# TEXT
------------------------------------------------------------

Exact kernel feature basis — b

Generates a design matrix that exactly represents a provided kernel, so that the Gram matrix is equal to the kernel matrix. The feature map is $$ \phi(x') = K_{x,x}^{-1/2} k_{x,x'}, $$ where $K_{x,x}$ is the kernel matrix for the data points $x$ and $k_{x, x'}$ is the vector of kernel function evaluations at the data points and the new value. While exact, this function is not particularly computationally efficient. Both fitting and prediction require backsolving the Cholesky decomposition of the kernel matrix for the original data points.

Usage

b_ker(
  ...,
  kernel = k_rbf(),
  stdize = c("scale", "box", "symbox", "none"),
  x = NULL,
  shift = NULL,
  scale = NULL
)

Arguments

...: The variable(s) to build features for. A single data frame or matrix may be provided as well. Missing values are not allowed.
kernel: A kernel function. If one of the recognized kernel functions such as k_rbf() is provided, then the computations will be exact. Otherwise, the fast Fourier transform of the provided kernel function is used to generate the random features. The kernel should be shift-invariant and decay to zero at positive and negative infinity.
stdize: How to standardize the predictors, if at all. The default "scale" applies scale() to the input so that the features have mean zero and unit variance, "box" scales the data along each dimension to lie in the unit hypercube, and "symbox" scales the data along each dimension to lie in $[-0.5, 0.5]^d$.
x: The (training) data points at which to evaluate the kernel. If provided, overrides ....
shift: Vector of shifts, or single shift value, to use. If provided, overrides those calculated according to stdize.
scale: Vector of scales, or single scale value, to use. If provided, overrides those calculated according to stdize.

Value

A matrix of kernel features.

Examples

data(quakes)

# exact kernel ridge regression
k = k_rbf(0.1)
m = ridge(depth ~ b_ker(lat, long, kernel = k), quakes)
cor(fitted(m), quakes$depth)^2
#> [1] 0.9668987

# Forecasting example involving combined kernels
data(AirPassengers)
x = seq(1949, 1961 - 1/12, 1/12)
y = as.numeric(AirPassengers)
x_pred = seq(1961 - 1/2, 1965, 1/12)

k = k_per(scale = 0.2, period = 1) * k_rbf(scale = 4)
m = ridge(y ~ b_ker(x, kernel = k, stdize="none"))
plot(x, y, type='l', xlab="Year", ylab="Passengers (thousands)",
    xlim=c(1949, 1965), ylim=c(100, 800))
lines(x_pred, predict(m, newdata = list(x = x_pred)), lty="dashed")

------------------------------------------------------------

# OBJECTIVE 1
For each of these statements, say yes or no to whether the kernel feature basis page agrees with it, and quote the words from the page that decide it: (a) The default value of stdize is "scale". (b) Missing values may be included in the variables passed through `...`. (c) The page describes the function as computationally efficient.
The entries below are unrelated to the text above.

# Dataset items
------------------------------------------------------------

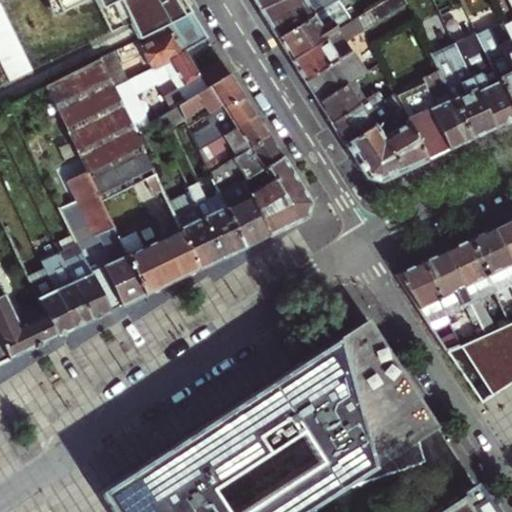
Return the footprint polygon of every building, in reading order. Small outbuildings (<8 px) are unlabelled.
[(144,38),(191,14),(182,0),(41,0),(47,10),(56,6),(68,0),(94,0),(112,34),(131,25),(138,40),(144,38)] [(254,0),(255,1),(261,10),(282,0),(254,0)] [(338,0),(282,0),(261,10),(271,26),(279,39),(338,0)] [(293,61),(356,21),(343,0),(338,0),(279,39),(288,52),(293,61)] [(306,82),(353,52),(347,43),(408,5),(405,0),(388,0),(356,21),(293,61),(300,71),(306,82)] [(144,38),(147,43),(134,49),(137,55),(143,52),(152,70),(185,52),(207,40),(200,28),(191,14),(144,38)] [(511,40),(505,26),(503,23),(479,34),(511,102),(511,40)] [(508,123),(511,121),(511,102),(479,34),(469,38),(469,37),(456,44),(457,46),(496,129),(508,123)] [(496,129),(457,46),(434,58),(440,71),(473,140),(483,135),(496,129)] [(135,132),(148,124),(133,95),(177,72),(183,85),(179,87),(186,101),(229,75),(225,68),(221,62),(198,75),(185,52),(152,70),(129,83),(114,90),(135,132)] [(319,102),(350,84),(367,74),(353,52),(306,82),(313,92),(319,102)] [(114,53),(100,60),(114,90),(129,83),(114,53)] [(100,60),(48,87),(88,172),(103,202),(146,181),(154,198),(164,193),(143,150),(135,132),(114,90),(100,60)] [(462,145),(473,140),(440,71),(424,78),(437,107),(431,110),(450,151),(462,145)] [(186,101),(178,106),(185,120),(189,128),(210,115),(241,95),(236,86),(229,75),(186,101)] [(346,145),(376,126),(402,109),(392,87),(361,105),(350,84),(319,102),(335,128),(346,145)] [(241,95),(210,115),(220,132),(215,134),(213,131),(198,140),(203,149),(255,117),(249,106),(241,95)] [(178,106),(156,119),(162,131),(185,120),(178,106)] [(450,151),(431,110),(408,122),(409,123),(427,162),(439,156),(450,151)] [(203,149),(200,151),(204,159),(228,145),(236,157),(268,138),(263,129),(255,117),(203,149)] [(148,124),(135,132),(143,150),(152,145),(149,137),(162,131),(156,119),(148,124)] [(376,126),(346,145),(368,179),(374,181),(382,183),(419,166),(427,162),(409,123),(385,139),(376,126)] [(261,171),(281,159),(275,148),(268,138),(236,157),(210,172),(214,182),(220,193),(229,189),(223,179),(235,172),(241,182),(242,181),(261,171)] [(269,184),(249,194),(269,235),(306,219),(308,212),(310,204),(281,159),(261,171),(269,184)] [(74,203),(61,209),(78,244),(111,310),(146,293),(119,237),(103,202),(88,172),(65,183),(74,203)] [(229,189),(220,193),(246,247),(269,235),(249,194),(242,181),(241,182),(229,189)] [(197,205),(223,258),(246,247),(220,193),(214,182),(213,190),(216,195),(197,205)] [(182,232),(200,268),(223,258),(197,205),(194,199),(190,201),(193,207),(179,214),(186,227),(181,229),(182,232)] [(511,219),(506,223),(493,229),(502,247),(506,246),(511,258),(511,261),(510,263),(511,267),(511,219)] [(27,276),(0,221),(0,288),(13,316),(40,304),(27,276)] [(150,223),(119,237),(146,293),(200,268),(182,232),(166,240),(163,234),(157,237),(150,223)] [(502,247),(493,229),(482,234),(470,240),(495,291),(505,286),(511,301),(511,267),(510,263),(511,261),(511,258),(506,246),(502,247)] [(495,291),(470,240),(457,246),(445,252),(454,270),(457,269),(464,284),(461,286),(477,317),(484,332),(499,325),(481,298),(495,291)] [(78,244),(59,254),(91,320),(111,310),(78,244)] [(445,252),(422,262),(447,314),(465,306),(472,319),(477,317),(461,286),(464,284),(457,269),(454,270),(445,252)] [(42,262),(45,267),(74,328),(91,320),(59,254),(42,262)] [(447,314),(422,262),(410,268),(397,274),(432,326),(441,321),(448,318),(447,314)] [(45,267),(27,276),(40,304),(44,313),(55,336),(74,328),(45,267)] [(0,342),(8,359),(55,336),(44,313),(17,324),(13,316),(0,288),(0,342)] [(257,390),(215,417),(180,440),(131,471),(98,492),(111,511),(301,511),(334,491),(417,461),(413,440),(437,424),(368,318),(292,368),(257,390)] [(460,342),(446,348),(482,402),(511,382),(511,319),(499,325),(484,332),(460,342)] [(446,348),(460,342),(455,331),(440,338),(446,348)] [(495,511),(476,482),(428,511),(495,511)]
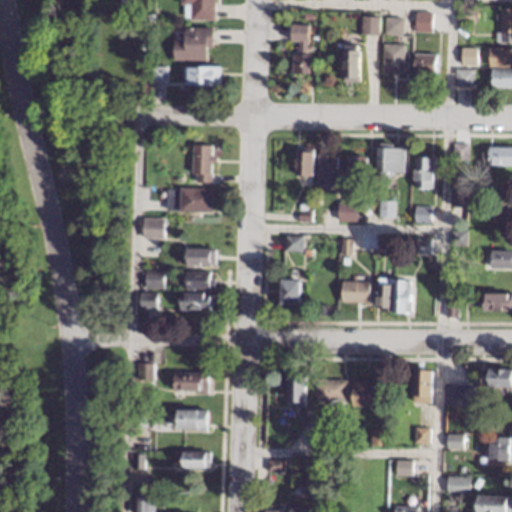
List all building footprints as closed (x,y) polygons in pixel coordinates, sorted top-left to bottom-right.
[(214,0),(214,19),(191,19),(191,17),(184,17),(184,4),(181,4),(181,0),(214,0)] [(475,21),(461,21),(461,7),(476,7),(475,21)] [(511,31),(510,31),(510,41),(496,41),(496,31),(500,31),(500,8),(511,8),(511,31)] [(433,12),(433,24),(417,23),(417,11),(433,12)] [(381,17),(379,34),(364,32),(362,32),(363,15),(381,17)] [(404,17),(403,34),(385,33),(386,16),(404,17)] [(308,24),(306,54),(311,54),(310,72),(292,71),(293,53),(298,53),(299,41),(291,40),(292,23),(308,24)] [(213,46),(207,46),(207,59),(174,59),(174,39),(185,39),(185,26),(213,26),(213,46)] [(407,44),(405,73),(397,73),(397,77),(391,76),(392,73),(382,72),(384,43),(407,44)] [(359,44),(359,50),(361,50),(360,81),(344,81),(344,51),(346,51),(346,44),(359,44)] [(474,58),(460,57),(460,48),(474,48),(474,58)] [(511,65),(490,65),(491,48),(511,48),(511,65)] [(437,54),(436,74),(415,73),(416,53),(437,54)] [(167,82),(152,83),(151,65),(166,64),(167,82)] [(221,86),(185,85),(185,65),(221,65),(221,86)] [(511,67),(511,86),(492,86),(492,67),(511,67)] [(475,69),(474,86),(455,84),(456,68),(475,69)] [(394,147),(406,148),(406,171),(389,171),(389,178),(379,178),(379,170),(378,170),(379,146),(381,146),(381,142),(394,142),(394,147)] [(454,142),(469,143),(468,160),(453,159),(454,142)] [(211,155),(214,155),(213,162),(211,162),(211,172),(213,172),(212,181),(196,180),(196,173),(192,173),(193,144),(212,145),(211,155)] [(511,146),(511,163),(488,163),(489,146),(511,146)] [(313,148),(313,151),(314,151),(313,175),(296,174),(297,151),(298,151),(299,147),(313,148)] [(336,154),(335,184),(330,183),(330,190),(321,190),(322,182),(316,182),(317,153),(336,154)] [(368,174),(341,174),(341,156),(349,156),(349,153),(368,154),(368,174)] [(435,157),(434,187),(414,187),(416,156),(435,157)] [(212,210),(167,209),(167,188),(180,188),(180,187),(213,187),(212,210)] [(467,189),(466,206),(451,205),(452,188),(467,189)] [(511,192),(511,220),(492,220),(493,192),(511,192)] [(395,200),(394,216),(379,215),(380,199),(395,200)] [(357,202),(356,220),(338,219),(339,201),(357,202)] [(432,205),(432,222),(415,221),(416,204),(432,205)] [(311,222),(298,222),(299,212),(309,212),(309,208),(311,208),(311,222)] [(164,217),(163,237),(143,236),(144,216),(164,217)] [(467,230),(466,245),(450,244),(451,229),(467,230)] [(302,235),(302,251),(285,250),(285,234),(302,235)] [(379,237),(393,238),(393,249),(378,248),(379,237)] [(341,238),(352,238),(352,254),(340,253),(341,238)] [(431,253),(416,252),(416,238),(431,238),(431,253)] [(215,263),(187,263),(187,248),(216,248),(215,263)] [(511,249),(511,266),(491,266),(492,249),(511,249)] [(459,261),(458,269),(451,268),(451,260),(459,261)] [(163,287),(146,287),(146,269),(163,269),(163,287)] [(211,278),(215,278),(215,288),(186,288),(186,270),(211,270),(211,278)] [(364,274),(364,281),(369,281),(368,302),(341,301),(342,280),(357,281),(357,274),(364,274)] [(393,278),(390,312),(383,311),(383,306),(376,306),(378,277),(393,278)] [(405,279),(405,280),(410,281),(409,291),(411,291),(411,303),(406,303),(406,312),(392,311),(394,278),(405,279)] [(300,280),(299,303),(281,303),(282,279),(300,280)] [(157,307),(140,307),(140,291),(157,291),(157,307)] [(511,291),(511,309),(484,309),(484,291),(511,291)] [(211,308),(181,308),(181,292),(211,292),(211,308)] [(458,316),(446,316),(446,301),(458,301),(458,316)] [(153,378),(137,378),(138,362),(153,363),(153,378)] [(431,402),(413,402),(414,368),(431,369),(431,402)] [(511,368),(511,385),(480,385),(481,368),(511,368)] [(208,373),(207,393),(198,393),(198,390),(173,389),(174,372),(208,373)] [(306,376),(305,407),(288,406),(288,400),(286,400),(288,375),(306,376)] [(347,379),(346,399),(343,399),(342,408),(329,408),(329,399),(316,399),(317,377),(347,379)] [(370,380),(369,383),(379,384),(378,407),(369,407),(369,406),(352,405),(353,379),(370,380)] [(473,383),(472,404),(443,403),(444,381),(473,383)] [(208,410),(206,431),(195,430),(195,428),(176,426),(177,408),(208,410)] [(148,425),(134,425),(135,409),(148,409),(148,425)] [(430,428),(429,443),(414,442),(415,427),(430,428)] [(386,428),(386,443),(371,443),(371,428),(386,428)] [(330,433),(329,444),(312,444),(313,432),(330,433)] [(463,448),(447,447),(447,433),(463,433),(463,448)] [(511,437),(509,459),(489,458),(491,437),(495,437),(495,436),(511,437)] [(209,451),(209,467),(176,466),(177,450),(209,451)] [(145,454),(143,468),(133,467),(134,452),(145,454)] [(284,459),(283,471),(267,471),(267,458),(284,459)] [(412,474),(397,474),(397,459),(412,459),(412,474)] [(320,468),(320,475),(323,475),(323,491),(307,490),(308,474),(312,475),(313,468),(320,468)] [(470,475),(469,494),(447,493),(447,475),(470,475)] [(155,496),(154,511),(133,511),(134,494),(155,496)] [(511,496),(511,511),(475,511),(475,495),(511,496)]
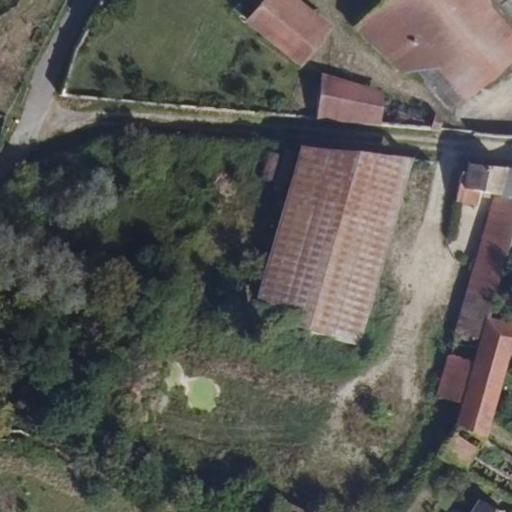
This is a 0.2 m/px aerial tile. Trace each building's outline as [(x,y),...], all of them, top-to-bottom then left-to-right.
[(327,23),(299,0),(252,0),(242,12),(300,59),(327,23)] [(431,62),(376,0),(369,0),(352,19),(400,66),(431,62)] [(511,49),(511,34),(482,0),(376,0),(431,62),(460,94),(511,49)] [(436,113),(400,91),(318,68),(313,117),(437,128),(436,113)] [(355,350),(407,164),(294,151),(247,320),(355,350)] [(69,175),(63,158),(43,166),(51,183),(69,175)] [(507,234),(511,216),(511,172),(478,171),(458,169),(450,205),(473,210),(477,196),(488,198),(477,237),(504,246),(507,234)] [(491,294),(504,246),(477,237),(431,400),(457,408),(483,322),(491,294)] [(511,326),(483,322),(457,408),(456,411),(485,419),(502,359),(511,360),(511,326)] [(459,475),(477,444),(485,419),(456,411),(451,430),(432,458),(459,475)] [(266,511),(273,499),(246,486),(234,511),(266,511)] [(300,511),(273,499),(266,511),(300,511)] [(489,511),(473,502),(466,511),(489,511)]
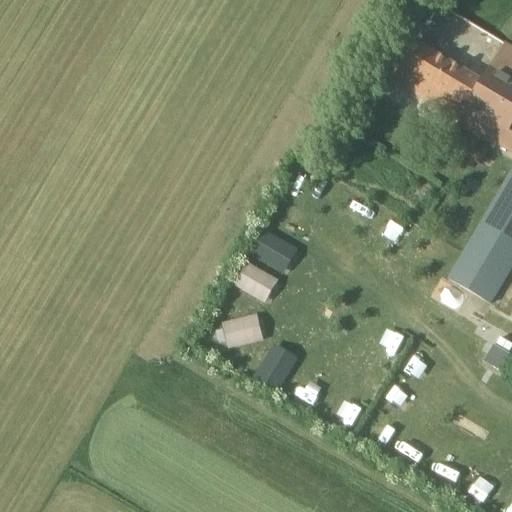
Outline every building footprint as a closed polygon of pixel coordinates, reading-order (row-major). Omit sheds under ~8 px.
[(482,82),(416,43),(392,82),(458,121),(482,82)] [(511,49),(505,45),(482,82),(458,121),(511,152),(511,49)] [(484,156),(468,146),(462,156),(479,166),(484,156)] [(511,268),(511,174),(493,206),(480,198),(474,208),(487,216),(449,281),(490,305),(511,268)] [(391,243),(399,226),(383,219),(375,236),(391,243)] [(278,273),(293,250),(262,230),(247,253),(278,273)] [(241,262),(229,286),(263,302),(275,278),(241,262)] [(260,341),(255,315),(220,321),(226,348),(260,341)] [(254,379),(279,391),(295,359),(270,346),(254,379)] [(494,346),(484,363),(501,373),(511,356),(494,346)] [(364,362),(350,378),(364,389),(378,374),(364,362)] [(345,397),(335,415),(353,425),(363,407),(345,397)] [(368,423),(369,437),(395,435),(394,421),(368,423)] [(408,443),(399,459),(415,468),(424,453),(408,443)] [(481,498),(487,480),(474,475),(468,494),(481,498)]
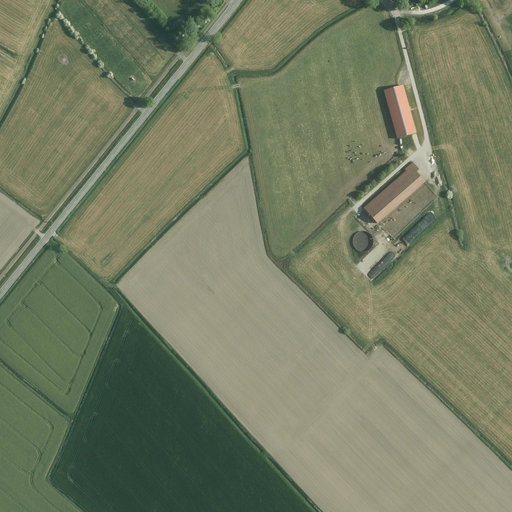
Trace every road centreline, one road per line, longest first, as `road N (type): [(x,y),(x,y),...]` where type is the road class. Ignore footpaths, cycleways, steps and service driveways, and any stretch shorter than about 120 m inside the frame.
road 1 (secondary): [(0,294),(238,0)]
road 2 (unclassified): [(398,12),(427,145)]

------------------------------------------------------------

# OBJECTIVE 2
Put the lines of the entries into a Markdown table with the columns Row and Line. Start with the line containing "Trace every road", go on through the last line of the entries, and leave out blank lines.

# FINAL RESULT 1
(a) Yes: "The default "scale" applies scale() to the input so that the features have mean zero and unit variance"
(b) No: "Missing values are not allowed."
(c) No: "While exact, this function is not particularly computationally efficient."

# FINAL RESULT 2
| Row | Line |
|---|---|
| 1 | Trace every road centreline, one road per line, longest first, as `road N (type): [(x,y),(x,y),...]` where type is the road class. Ignore footpaths, cycleways, steps and service driveways, and any stretch shorter than about 120 m inside the frame. |
| 2 | road 1 (secondary): [(0,294),(238,0)] |
| 3 | road 2 (unclassified): [(398,12),(427,145)] |